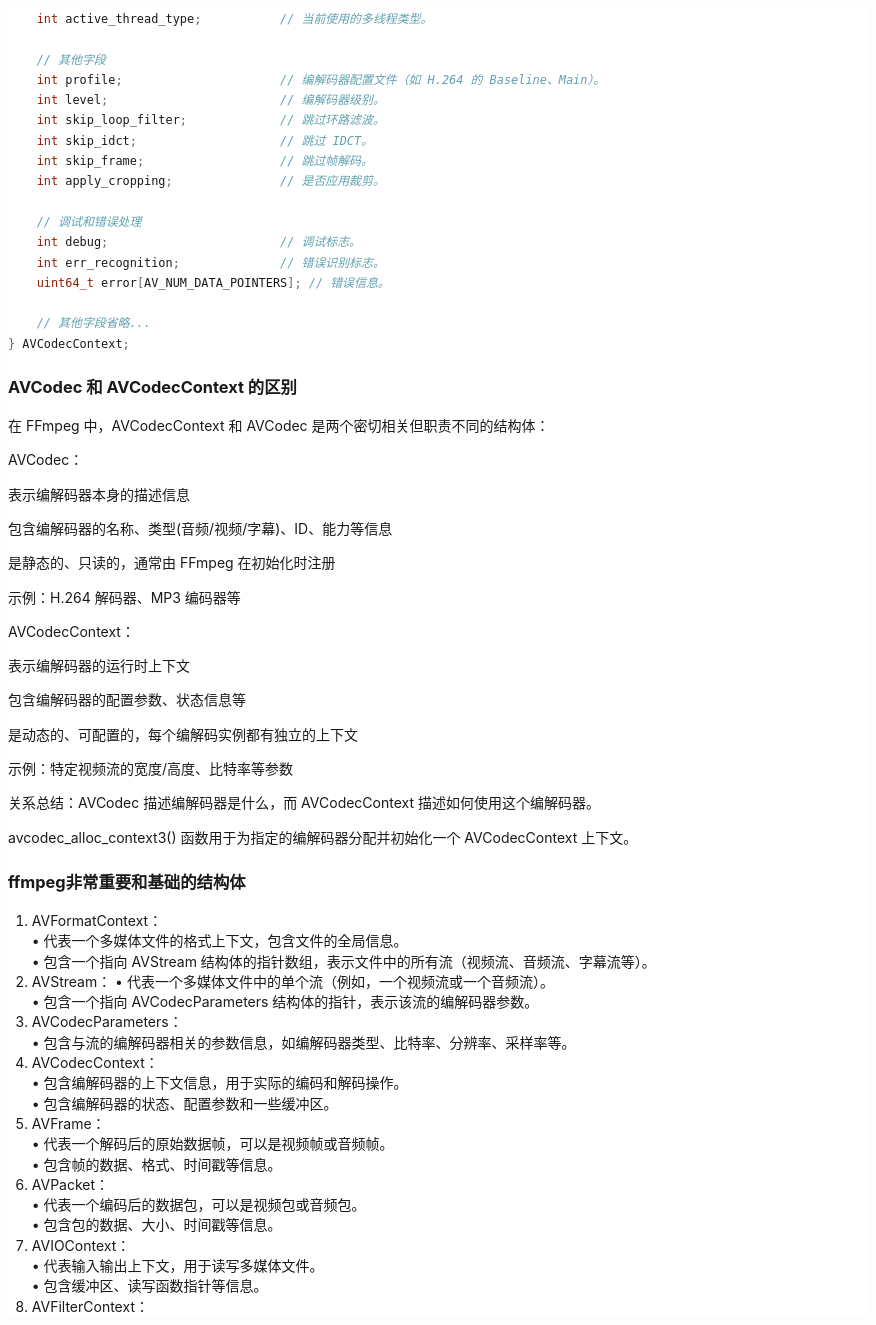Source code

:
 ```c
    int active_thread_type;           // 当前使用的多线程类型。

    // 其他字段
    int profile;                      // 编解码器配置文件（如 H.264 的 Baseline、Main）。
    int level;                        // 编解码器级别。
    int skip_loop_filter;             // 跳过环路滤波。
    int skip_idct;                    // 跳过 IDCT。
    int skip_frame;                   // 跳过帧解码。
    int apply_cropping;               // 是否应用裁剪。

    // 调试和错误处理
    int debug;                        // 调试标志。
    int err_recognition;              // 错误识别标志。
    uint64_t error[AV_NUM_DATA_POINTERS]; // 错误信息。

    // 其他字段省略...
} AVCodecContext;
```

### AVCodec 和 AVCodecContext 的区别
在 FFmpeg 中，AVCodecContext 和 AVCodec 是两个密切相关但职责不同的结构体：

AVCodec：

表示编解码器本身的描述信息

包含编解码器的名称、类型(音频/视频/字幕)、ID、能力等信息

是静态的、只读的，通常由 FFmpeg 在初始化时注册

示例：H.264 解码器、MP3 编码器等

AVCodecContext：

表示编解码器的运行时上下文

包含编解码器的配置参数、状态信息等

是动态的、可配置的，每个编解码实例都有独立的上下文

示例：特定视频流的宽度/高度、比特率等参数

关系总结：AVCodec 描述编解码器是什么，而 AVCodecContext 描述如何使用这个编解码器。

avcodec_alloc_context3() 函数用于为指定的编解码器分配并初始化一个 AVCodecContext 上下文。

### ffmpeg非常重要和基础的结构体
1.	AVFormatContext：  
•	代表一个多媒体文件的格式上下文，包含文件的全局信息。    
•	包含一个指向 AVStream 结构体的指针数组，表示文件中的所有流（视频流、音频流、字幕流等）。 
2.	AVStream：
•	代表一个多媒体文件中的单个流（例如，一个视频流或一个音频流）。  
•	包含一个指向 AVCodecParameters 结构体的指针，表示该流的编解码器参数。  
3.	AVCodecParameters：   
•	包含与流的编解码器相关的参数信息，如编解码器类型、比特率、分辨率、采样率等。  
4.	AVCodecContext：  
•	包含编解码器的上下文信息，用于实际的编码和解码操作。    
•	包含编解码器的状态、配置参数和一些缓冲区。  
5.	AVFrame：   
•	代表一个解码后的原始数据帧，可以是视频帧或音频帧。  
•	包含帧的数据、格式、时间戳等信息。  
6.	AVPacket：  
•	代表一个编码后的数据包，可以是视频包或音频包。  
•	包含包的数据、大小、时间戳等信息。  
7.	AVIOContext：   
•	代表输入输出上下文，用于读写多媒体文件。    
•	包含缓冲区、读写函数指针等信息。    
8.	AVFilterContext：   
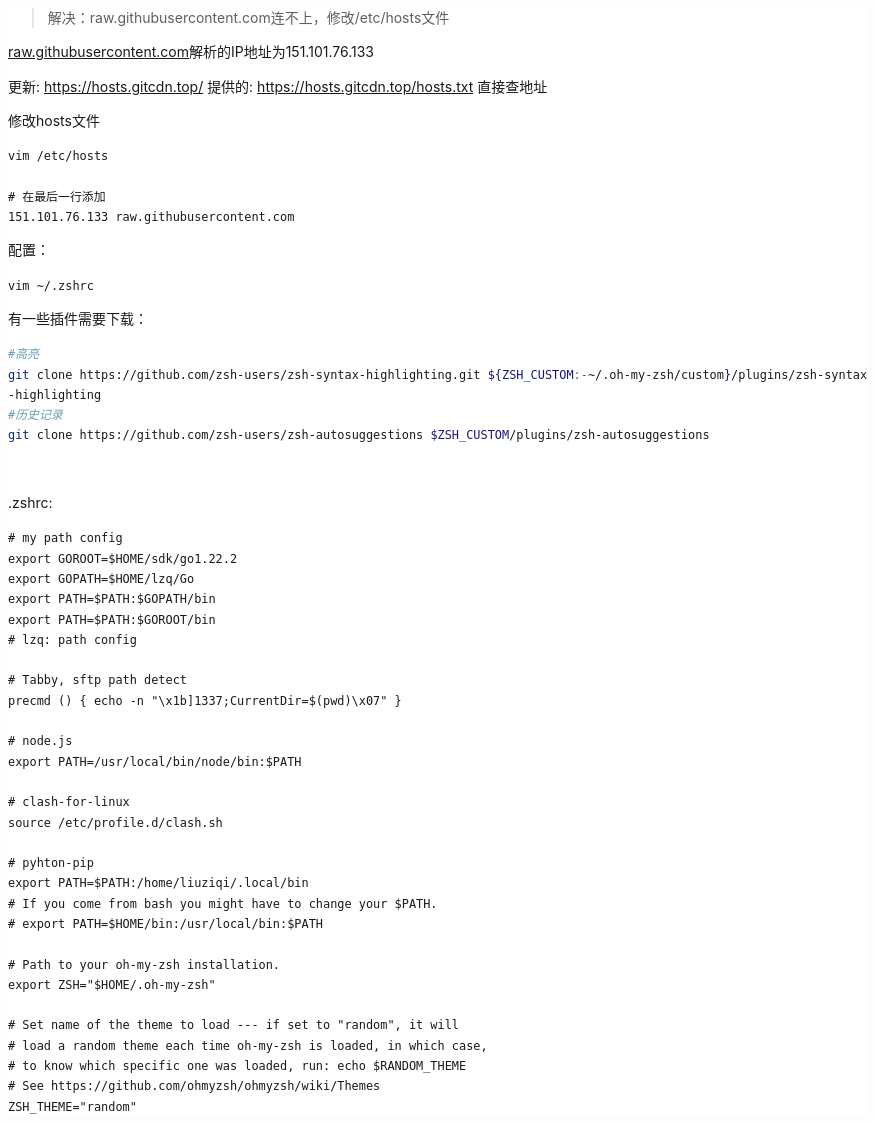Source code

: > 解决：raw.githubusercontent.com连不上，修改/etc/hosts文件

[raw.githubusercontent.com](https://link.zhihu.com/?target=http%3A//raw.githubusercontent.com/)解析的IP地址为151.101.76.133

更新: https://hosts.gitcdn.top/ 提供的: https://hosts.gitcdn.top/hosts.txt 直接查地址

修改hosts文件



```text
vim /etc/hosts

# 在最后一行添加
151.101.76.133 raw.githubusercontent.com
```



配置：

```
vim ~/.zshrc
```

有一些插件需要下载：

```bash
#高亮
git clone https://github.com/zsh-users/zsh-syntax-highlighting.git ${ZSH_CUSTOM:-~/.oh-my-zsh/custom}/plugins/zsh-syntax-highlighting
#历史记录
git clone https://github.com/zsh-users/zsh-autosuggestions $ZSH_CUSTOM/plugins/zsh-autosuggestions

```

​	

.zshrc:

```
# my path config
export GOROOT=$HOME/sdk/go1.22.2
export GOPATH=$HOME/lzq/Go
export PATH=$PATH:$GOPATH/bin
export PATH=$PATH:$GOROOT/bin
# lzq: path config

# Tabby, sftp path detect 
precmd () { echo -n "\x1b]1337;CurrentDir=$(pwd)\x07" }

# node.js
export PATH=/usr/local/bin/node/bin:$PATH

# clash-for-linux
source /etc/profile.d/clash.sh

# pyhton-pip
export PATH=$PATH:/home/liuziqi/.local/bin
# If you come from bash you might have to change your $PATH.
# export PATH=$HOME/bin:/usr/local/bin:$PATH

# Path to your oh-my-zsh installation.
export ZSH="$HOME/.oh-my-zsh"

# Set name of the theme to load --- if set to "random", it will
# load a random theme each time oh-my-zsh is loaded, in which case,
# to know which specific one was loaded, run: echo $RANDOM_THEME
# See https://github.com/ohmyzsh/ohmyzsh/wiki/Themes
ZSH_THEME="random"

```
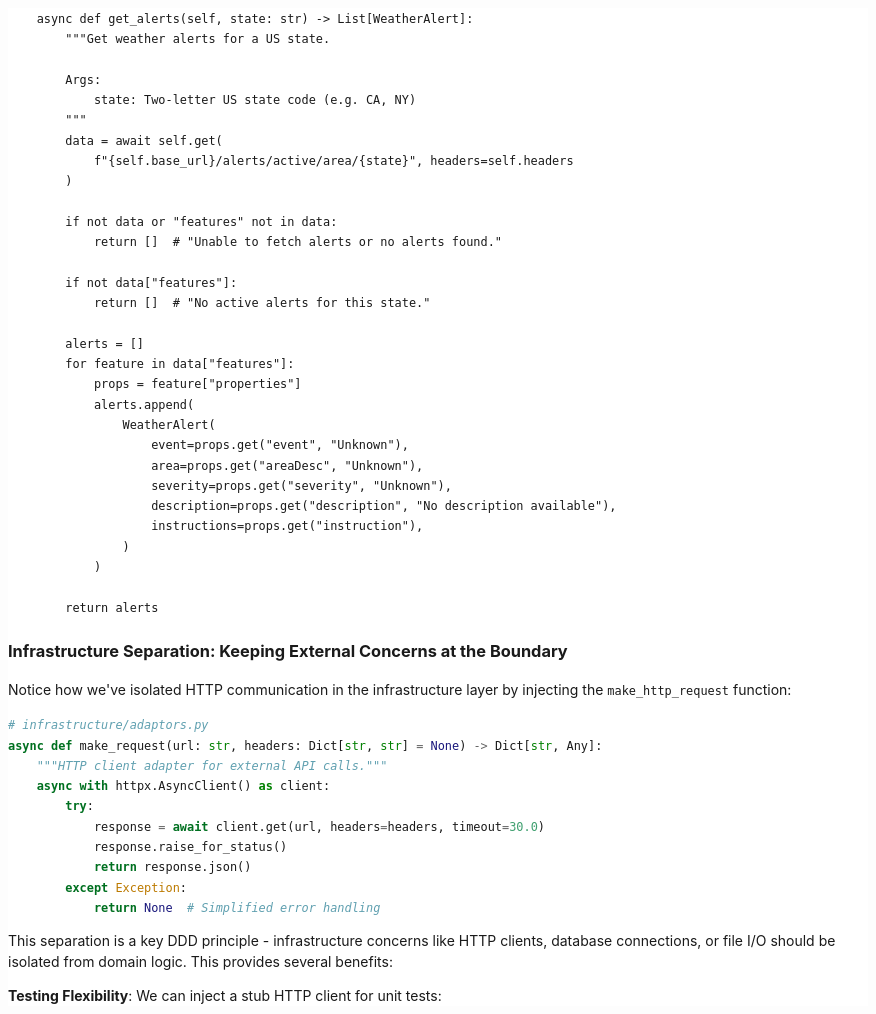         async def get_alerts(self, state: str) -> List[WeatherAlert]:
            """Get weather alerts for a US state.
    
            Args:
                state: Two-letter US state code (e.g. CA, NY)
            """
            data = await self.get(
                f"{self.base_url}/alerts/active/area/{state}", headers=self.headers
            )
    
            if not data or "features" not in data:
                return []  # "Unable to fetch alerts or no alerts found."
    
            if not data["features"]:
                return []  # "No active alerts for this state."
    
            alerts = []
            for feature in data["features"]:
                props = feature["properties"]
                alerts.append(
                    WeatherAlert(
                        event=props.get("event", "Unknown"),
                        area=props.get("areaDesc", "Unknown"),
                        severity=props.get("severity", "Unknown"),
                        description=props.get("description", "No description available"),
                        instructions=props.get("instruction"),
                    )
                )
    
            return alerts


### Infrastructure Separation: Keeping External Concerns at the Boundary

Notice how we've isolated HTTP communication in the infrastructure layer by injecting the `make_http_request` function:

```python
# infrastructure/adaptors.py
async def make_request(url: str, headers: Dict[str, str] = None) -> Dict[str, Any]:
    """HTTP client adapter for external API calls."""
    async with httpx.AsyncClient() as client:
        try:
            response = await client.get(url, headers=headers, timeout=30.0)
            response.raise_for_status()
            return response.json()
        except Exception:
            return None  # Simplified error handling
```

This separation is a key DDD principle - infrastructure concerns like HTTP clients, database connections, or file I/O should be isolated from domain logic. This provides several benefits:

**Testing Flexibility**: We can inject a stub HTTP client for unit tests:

------------------------------------------------------------

- **TASK REQUIREMENTS**:
Please, without any pictures, retype the records exactly as they appear.

- **EXERCISE RESPONSE**:
Source code

:
 ```c
    int active_thread_type;           // 当前使用的多线程类型。

    // 其他字段
    int profile;                      // 编解码器配置文件（如 H.264 的 Baseline、Main）。
    int level;                        // 编解码器级别。
    int skip_loop_filter;             // 跳过环路滤波。
    int skip_idct;                    // 跳过 IDCT。
    int skip_frame;                   // 跳过帧解码。
    int apply_cropping;               // 是否应用裁剪。

    // 调试和错误处理
    int debug;                        // 调试标志。
    int err_recognition;              // 错误识别标志。
    uint64_t error[AV_NUM_DATA_POINTERS]; // 错误信息。

    // 其他字段省略...
} AVCodecContext;
```

### AVCodec 和 AVCodecContext 的区别
在 FFmpeg 中，AVCodecContext 和 AVCodec 是两个密切相关但职责不同的结构体：

AVCodec：

表示编解码器本身的描述信息

包含编解码器的名称、类型(音频/视频/字幕)、ID、能力等信息

是静态的、只读的，通常由 FFmpeg 在初始化时注册

示例：H.264 解码器、MP3 编码器等

AVCodecContext：

表示编解码器的运行时上下文

包含编解码器的配置参数、状态信息等

是动态的、可配置的，每个编解码实例都有独立的上下文

示例：特定视频流的宽度/高度、比特率等参数

关系总结：AVCodec 描述编解码器是什么，而 AVCodecContext 描述如何使用这个编解码器。

avcodec_alloc_context3() 函数用于为指定的编解码器分配并初始化一个 AVCodecContext 上下文。

### ffmpeg非常重要和基础的结构体
1.	AVFormatContext：  
•	代表一个多媒体文件的格式上下文，包含文件的全局信息。    
•	包含一个指向 AVStream 结构体的指针数组，表示文件中的所有流（视频流、音频流、字幕流等）。 
2.	AVStream：
•	代表一个多媒体文件中的单个流（例如，一个视频流或一个音频流）。  
•	包含一个指向 AVCodecParameters 结构体的指针，表示该流的编解码器参数。  
3.	AVCodecParameters：   
•	包含与流的编解码器相关的参数信息，如编解码器类型、比特率、分辨率、采样率等。  
4.	AVCodecContext：  
•	包含编解码器的上下文信息，用于实际的编码和解码操作。    
•	包含编解码器的状态、配置参数和一些缓冲区。  
5.	AVFrame：   
•	代表一个解码后的原始数据帧，可以是视频帧或音频帧。  
•	包含帧的数据、格式、时间戳等信息。  
6.	AVPacket：  
•	代表一个编码后的数据包，可以是视频包或音频包。  
•	包含包的数据、大小、时间戳等信息。  
7.	AVIOContext：   
•	代表输入输出上下文，用于读写多媒体文件。    
•	包含缓冲区、读写函数指针等信息。    
8.	AVFilterContext：   
Source code

: > 解决：raw.githubusercontent.com连不上，修改/etc/hosts文件

[raw.githubusercontent.com](https://link.zhihu.com/?target=http%3A//raw.githubusercontent.com/)解析的IP地址为151.101.76.133

更新: https://hosts.gitcdn.top/ 提供的: https://hosts.gitcdn.top/hosts.txt 直接查地址

修改hosts文件



```text
vim /etc/hosts

# 在最后一行添加
151.101.76.133 raw.githubusercontent.com
```



配置：

```
vim ~/.zshrc
```

有一些插件需要下载：

```bash
#高亮
git clone https://github.com/zsh-users/zsh-syntax-highlighting.git ${ZSH_CUSTOM:-~/.oh-my-zsh/custom}/plugins/zsh-syntax-highlighting
#历史记录
git clone https://github.com/zsh-users/zsh-autosuggestions $ZSH_CUSTOM/plugins/zsh-autosuggestions

```

​	

.zshrc:

```
# my path config
export GOROOT=$HOME/sdk/go1.22.2
export GOPATH=$HOME/lzq/Go
export PATH=$PATH:$GOPATH/bin
export PATH=$PATH:$GOROOT/bin
# lzq: path config

# Tabby, sftp path detect 
precmd () { echo -n "\x1b]1337;CurrentDir=$(pwd)\x07" }

# node.js
export PATH=/usr/local/bin/node/bin:$PATH

# clash-for-linux
source /etc/profile.d/clash.sh

# pyhton-pip
export PATH=$PATH:/home/liuziqi/.local/bin
# If you come from bash you might have to change your $PATH.
# export PATH=$HOME/bin:/usr/local/bin:$PATH

# Path to your oh-my-zsh installation.
export ZSH="$HOME/.oh-my-zsh"

# Set name of the theme to load --- if set to "random", it will
# load a random theme each time oh-my-zsh is loaded, in which case,
# to know which specific one was loaded, run: echo $RANDOM_THEME
# See https://github.com/ohmyzsh/ohmyzsh/wiki/Themes
ZSH_THEME="random"

```
         async def get_alerts(self, state: str) -> List[WeatherAlert]:
            """Get weather alerts for a US state.
    
            Args:
                state: Two-letter US state code (e.g. CA, NY)
            """
            data = await self.get(
                f"{self.base_url}/alerts/active/area/{state}", headers=self.headers
            )
    
            if not data or "features" not in data:
                return []  # "Unable to fetch alerts or no alerts found."
    
            if not data["features"]:
                return []  # "No active alerts for this state."
    
            alerts = []
            for feature in data["features"]:
                props = feature["properties"]
                alerts.append(
                    WeatherAlert(
                        event=props.get("event", "Unknown"),
                        area=props.get("areaDesc", "Unknown"),
                        severity=props.get("severity", "Unknown"),
                        description=props.get("description", "No description available"),
                        instructions=props.get("instruction"),
                    )
                )
    
            return alerts


### Infrastructure Separation: Keeping External Concerns at the Boundary

Notice how we've isolated HTTP communication in the infrastructure layer by injecting the `make_http_request` function:

```python
# infrastructure/adaptors.py
async def make_request(url: str, headers: Dict[str, str] = None) -> Dict[str, Any]:
    """HTTP client adapter for external API calls."""
    async with httpx.AsyncClient() as client:
        try:
            response = await client.get(url, headers=headers, timeout=30.0)
            response.raise_for_status()
            return response.json()
        except Exception:
            return None  # Simplified error handling
```

This separation is a key DDD principle - infrastructure concerns like HTTP clients, database connections, or file I/O should be isolated from domain logic. This provides several benefits:

**Testing Flexibility**: We can inject a stub HTTP client for unit tests:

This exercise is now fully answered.